++++ Source text ++++
Algebraic model of impression
Impressions are formed on the basis of the mechanical combination of information we know about a person
Summative (sum of your ratings)
Averaging (total/number of ratings)
Weighted Averaging (each attribute has a weight based on how important it is to you)
Configuration model of impression
Combines information into an overall, dynamic impression
People’s traits are not all used in the same way to form an impression
Schemas
Cognitive structures representing our knowledge about a concept, formed on the basis of past experience
Event schemas
Cognitive structures associated with an event or situation (tells us what to expect in a situation)
Role schemas
Cognitive structures associated with the parts people play in a setting
Person schemas
Our individualised knowledge about specific types and groups of people and individuals
Heuristics
A quick mental shortcut strategy to make judgements and decisions
Availability heuristic
The likelihood of an event occurring based on how easily examples of an event come to mind (eg. sharks vs rips)
Representativeness heuristic
People judge likelihood of group membership by comparing features of the particular case to the prototype
Attribution theory
Attribution is how we infer the cause of others and our own behaviour (eg. our boss did that because they’re a bad person)
Kelley’s Covariation Model
We attribute a behaviour to the cause that it covaries with over time
Notice a person’s behaviour over time and what other factors seem to relate to that behaviour
Examples of attribution errors
Fundamental Attribution Error:
The tendency to attribute another person’s behaviour to their own dispositional qualities, rather than to the situation that the behaviour is performed in
Actor-Observer Bias:
What people see as the cause of their own behaviour compared to others
More likely to attribute your own actions to internal causes
The better you know someone, the less likely you are to fall into the trap
Self-Serving Bias:
The tendency to attribute successes to stable, internal factors and failures to temporary, external factors
Eg. taking credit for good outcomes and deflecting blame for bad ones
Attitudes
An association between an act or object and an evaluation.
++++ Dataset content ++++
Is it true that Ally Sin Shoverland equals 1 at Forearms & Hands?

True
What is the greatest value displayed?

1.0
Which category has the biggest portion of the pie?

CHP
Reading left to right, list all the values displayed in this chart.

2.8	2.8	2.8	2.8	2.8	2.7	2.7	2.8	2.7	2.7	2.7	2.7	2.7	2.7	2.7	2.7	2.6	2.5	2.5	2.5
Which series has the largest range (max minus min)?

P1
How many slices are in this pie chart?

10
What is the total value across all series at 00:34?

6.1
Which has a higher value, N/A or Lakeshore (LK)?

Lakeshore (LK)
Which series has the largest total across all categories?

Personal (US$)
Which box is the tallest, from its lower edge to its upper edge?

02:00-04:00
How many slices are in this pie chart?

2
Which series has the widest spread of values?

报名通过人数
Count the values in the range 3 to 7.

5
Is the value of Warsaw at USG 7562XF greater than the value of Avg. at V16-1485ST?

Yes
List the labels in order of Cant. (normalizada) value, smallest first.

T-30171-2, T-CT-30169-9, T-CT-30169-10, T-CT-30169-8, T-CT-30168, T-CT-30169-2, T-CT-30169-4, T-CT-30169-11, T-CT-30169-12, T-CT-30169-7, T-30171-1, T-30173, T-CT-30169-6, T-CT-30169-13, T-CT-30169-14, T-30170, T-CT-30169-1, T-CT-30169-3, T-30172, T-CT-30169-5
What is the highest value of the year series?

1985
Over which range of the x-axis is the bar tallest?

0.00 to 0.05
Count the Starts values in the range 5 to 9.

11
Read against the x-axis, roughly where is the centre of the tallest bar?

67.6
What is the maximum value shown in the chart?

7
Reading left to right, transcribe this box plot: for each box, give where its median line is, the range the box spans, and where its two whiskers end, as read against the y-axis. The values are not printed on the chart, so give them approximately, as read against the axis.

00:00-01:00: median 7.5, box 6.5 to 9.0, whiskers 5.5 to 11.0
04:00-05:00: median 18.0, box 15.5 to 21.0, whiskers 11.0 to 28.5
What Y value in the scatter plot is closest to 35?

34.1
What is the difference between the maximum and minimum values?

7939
++++
▶ [Task set]
(1) Set down the part of the social psychology notes starting with "Algebraic model of" and going on through "of your ratings)".
(2) Name every attribution error that the social psychology notes give as an example.
(3) Extend the social psychology notes past their final line.
The listing has no role in this work.

▶ [Task-by-task outputs]
(1)
Algebraic model of impression
Impressions are formed on the basis of the mechanical combination of information we know about a person
Summative (sum of your ratings)

(2) Fundamental Attribution Error, Actor-Observer Bias, Self-Serving Bias

(3)
Communicator factors
Credibility + attractiveness
Cognitive Dissonance Theory
Inconsistency between cognitions results in an aversive psychological state called dissonance (knowing something is wrong but doing it anyway).
Compliance
Agreeing to a request from someone who does not have the authority to make you obey (eg. car salesman, telemarketers).
Cialdini’s Six Principles of Compliance
6 principles that explain how people are persuaded to comply without attitude change.
Reciprocity
Consistency
Authority
Social proof
Liking
Scarcity
Reciprocity
Humans feel obligated to return favours to build trust, cooperation and social stability without needing simultaneous exchange.
Door-in-the-face technique
A person makes a ridiculously large request, then follows it up with a smaller, more reasonable request. The person then feels obligated to fulfill the smaller concession.
Consistency
Humans have a desire to be consistent with our past behaviour and commitments. Humans don’t want to be seen or see themselves as changing all the time.
Foot-in-the-door technique
A person first makes a small request, then makes a larger related request.
Low-balling technique
A person makes what seems to be a reasonable request, and then reveals a hidden cost afterwards.
Authority
Humans tend to obey those we see as knowledgeable or in charge.
Social proof
We look to what others are doing when we are unsure.
Liking
We are more likely to say yes to people we like.
Scarcity
We value things more when they seem limited or rare.
Aggression
Behaviour intended to harm another who does not wish to be harmed. Can include both physical and relational. Caused by a combination of biological, psychological, and environmental factors.
Frustration-aggression hypothesis
Blocked goals (important and likely) always lead to frustration which always leads to aggression, which is cathartic.
Neo-associationist model
Any aversive stimuli can trigger aggression
Social learning theory of aggression
Bandura 1961 with the Bobo doll. We learn to be violent from our social environment (eg. home, movies, video games, neighbourhood) and social reinforcement.
The General Aggression Model (GAM)
Carnagey and Anderson 2004. Describes a cyclical pattern of interaction between the person and the environment.
Input: Person variables (trait aggression, personality) + situational variables (provocation, heat, alcohol)
Routes: Internal states (cognition, affect, arousal)
Output: Thoughtful action or impulsive action
Alcohol myopia
Alcohol makes you more sensitive to your immediate environment, increasing your reactivity to what’s happening to you now, and reducing ability to think of the future.
De-individuation theory
In a strong group, personal identity submerges into collective identity. Humans are normally aggressive but it’s suppressed because we’re afraid of being judged.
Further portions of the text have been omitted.